И этот вид придал Эмме уверенность. «Я убегу от него», – вдруг решила Эмма и от этого почувствовала себя даже решительнее.
Однако она вскоре поняла, сколь была самонадеянна. По приказу Леонтия воины окружили ее и везли в кольце, словно пленницу. Гулкие удары лошадиных копыт по стылой земле, шорох сухой листвы, треск хрупких сучков, полет вальдшнепа, хлопанье крыльев испуганного голубя – она старалась думать о них, чтобы отвлечься от невольной тревоги, что гнездилась в душе. Ей не нравилось, как порой глядит на нее грек через плечо. Она вновь узнавала тот жадный, словно щупающий ее взгляд. Но пока он держался учтиво. Добивался для них ночевок в придорожных аббатствах или в хороших постоялых дворах. Ее по-прежнему охраняли, но следили, чтобы у нее были все удобства – теплая вода, чистое сено для подстилки, огонь, чтобы согреться.
В тепле Леонтий словно оживал, подсаживался к ней, даже заводил разговор. Но его глаза так начинали сверкать, что Эмма чувствовала себя овечкой, за которой следит хищник. Она даже не могла ни у кого попросить помощи. Ведь священники, с которыми она порой общалась, не поняли бы, на что ей жаловаться при таком учтивом и предупредительном сопровождающем. А охранники – она уже поняла, что им все равно, как ведет себя Леонтий.

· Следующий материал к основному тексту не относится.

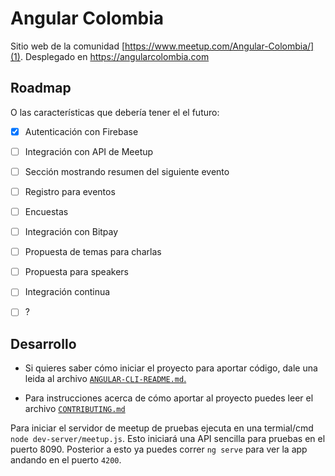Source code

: # Angular Colombia

Sitio web de la comunidad [https://www.meetup.com/Angular-Colombia/](1). Desplegado en https://angularcolombia.com

## Roadmap

O las características que debería tener el el futuro:

- [X] Autenticación con Firebase
- [ ] Integración con API de Meetup
- [ ] Sección mostrando resumen del siguiente evento
- [ ] Registro para eventos
- [ ] Encuestas
- [ ] Integración con Bitpay
- [ ] Propuesta de temas para charlas
- [ ] Propuesta para speakers
- [ ] Integración continua
- [ ] ?


## Desarrollo

- Si quieres saber cómo iniciar el proyecto para aportar código, dale una leida al archivo [`ANGULAR-CLI-README.md`.](./ANGULAR-CLI-README.md)

- Para instrucciones acerca de cómo aportar al proyecto puedes leer el archivo [`CONTRIBUTING.md`](./CONTRIBUTING.md)

Para iniciar el servidor de meetup de pruebas ejecuta en una termial/cmd `node dev-server/meetup.js`. Esto iniciará una API sencilla para pruebas en el puerto 8090. Posterior a esto ya puedes correr `ng serve` para ver la app andando en el puerto `4200`.



[1]: https://www.meetup.com/Angular-Colombia/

А потом опять в путь. Эмма уже ни о чем не спрашивала Леонтия, хотя и видела, что они все дальше и дальше удаляются от проезжих трактов. Пустынная местность, где на плоской равнине темнели лишь ряды голых виноградников да изредка возникал деревянный силуэт усадьбы, вокруг которой жались хижины. Заснеженные равнины, угрюмые лица редких нищих; деревья, голые и черные, как скелеты. И мороз, от которого особенно ярким казался закат по вечерам. Но Эмма вскоре поняла, что мороз ее друг, ибо от холода Леонтий просто деревенел.
Но когда они переправились на пароме через реку Эну и наступило резкое потепление, Леонтий словно ожил. Эмма теперь постоянно чувствовала на себе его взгляд – почти ненормальный из-за похоти. Теперь она ясно понимала, что движет нотарием ее мужа, и лишь усилием воли заставила себя не поддаться панике. И все же за эти три-четыре дня, что они находились в пути, Эмма была уже на грани нервного срыва. Бежать, искать помощи. Но где?! Как?!